→ TASK PROMPT
The task calls for the lines from the start of the entries below through the line with "(D) to provide", given again verbatim, with every picture dropped.

→ SOURCE DATA
::::::

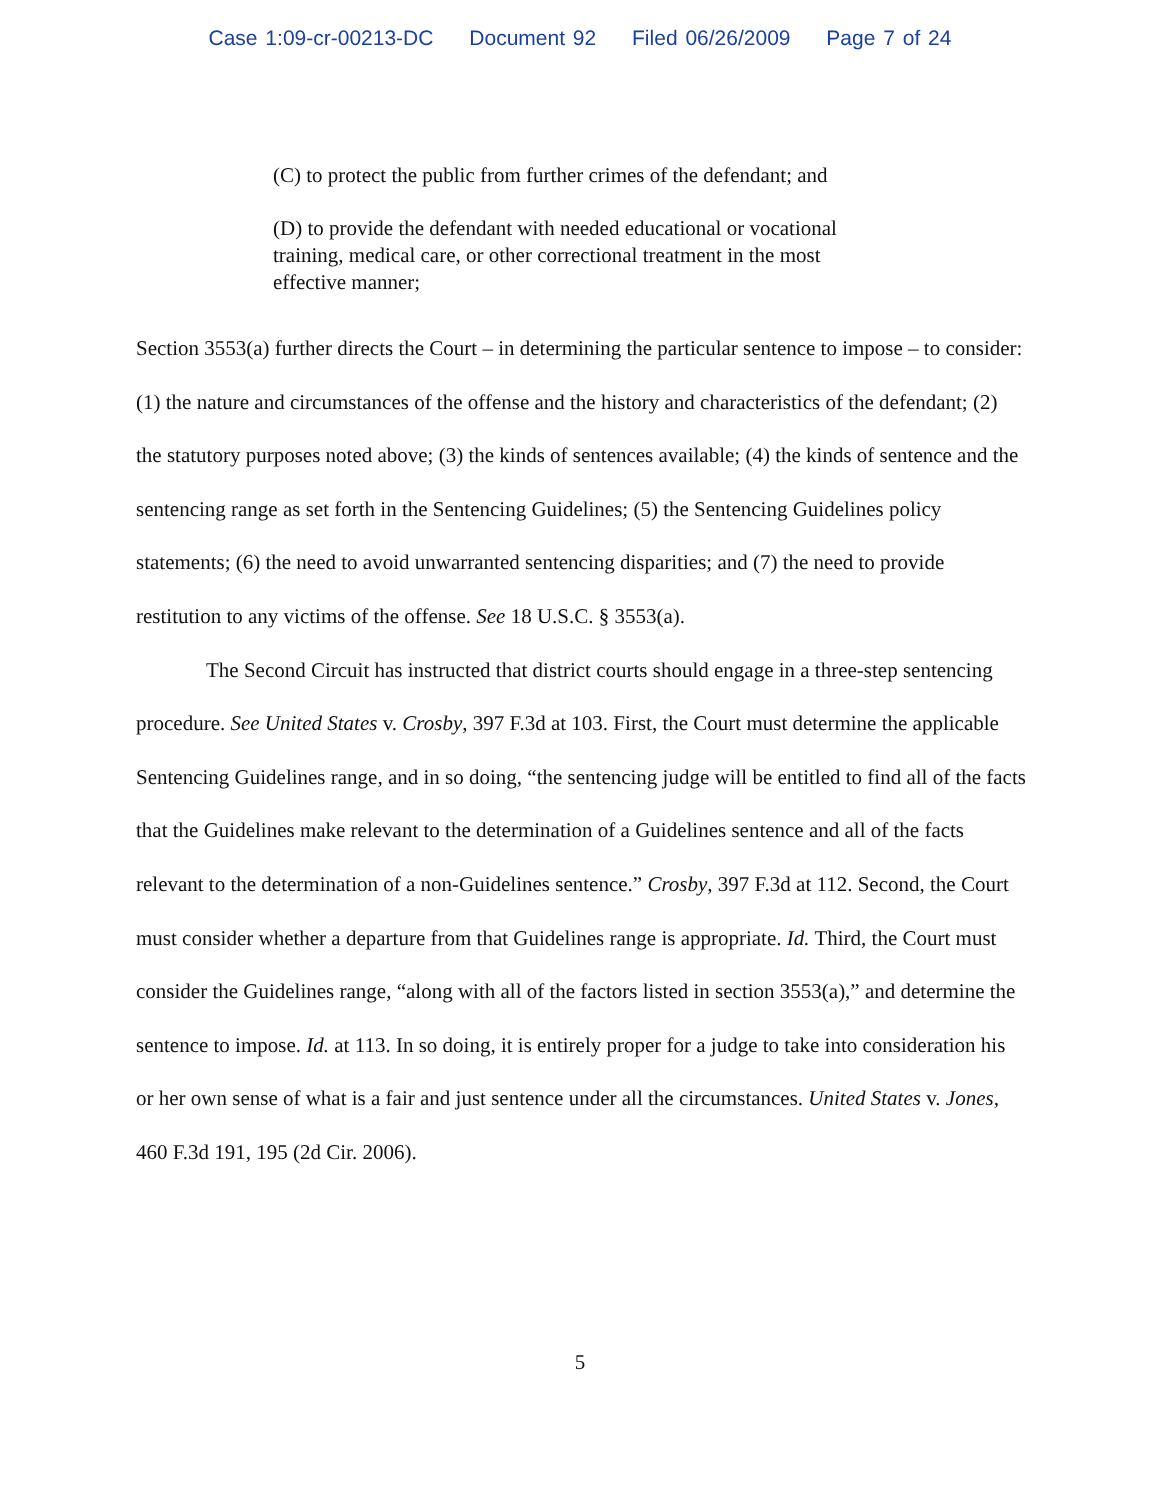Case 1:09-cr-00213-DC Document 92 Filed 06/26/2009 Page 7 of 24
(C) to protect the public from further crimes of the defendant; and
(D) to provide the defendant with needed educational or vocational training, medical care, or other correctional treatment in the most effective manner;
Section 3553(a) further directs the Court – in determining the particular sentence to impose – to consider: (1) the nature and circumstances of the offense and the history and characteristics of the defendant; (2) the statutory purposes noted above; (3) the kinds of sentences available; (4) the kinds of sentence and the sentencing range as set forth in the Sentencing Guidelines; (5) the Sentencing Guidelines policy statements; (6) the need to avoid unwarranted sentencing disparities; and (7) the need to provide restitution to any victims of the offense. See 18 U.S.C. § 3553(a).
The Second Circuit has instructed that district courts should engage in a three-step sentencing procedure. See United States v. Crosby, 397 F.3d at 103. First, the Court must determine the applicable Sentencing Guidelines range, and in so doing, “the sentencing judge will be entitled to find all of the facts that the Guidelines make relevant to the determination of a Guidelines sentence and all of the facts relevant to the determination of a non-Guidelines sentence.” Crosby, 397 F.3d at 112. Second, the Court must consider whether a departure from that Guidelines range is appropriate. Id. Third, the Court must consider the Guidelines range, “along with all of the factors listed in section 3553(a),” and determine the sentence to impose. Id. at 113. In so doing, it is entirely proper for a judge to take into consideration his or her own sense of what is a fair and just sentence under all the circumstances. United States v. Jones, 460 F.3d 191, 195 (2d Cir. 2006).
5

::::::

→ THE ANSWER
Case 1:09-cr-00213-DC Document 92 Filed 06/26/2009 Page 7 of 24
(C) to protect the public from further crimes of the defendant; and
(D) to provide the defendant with needed educational or vocational training, medical care, or other correctional treatment in the most effective manner;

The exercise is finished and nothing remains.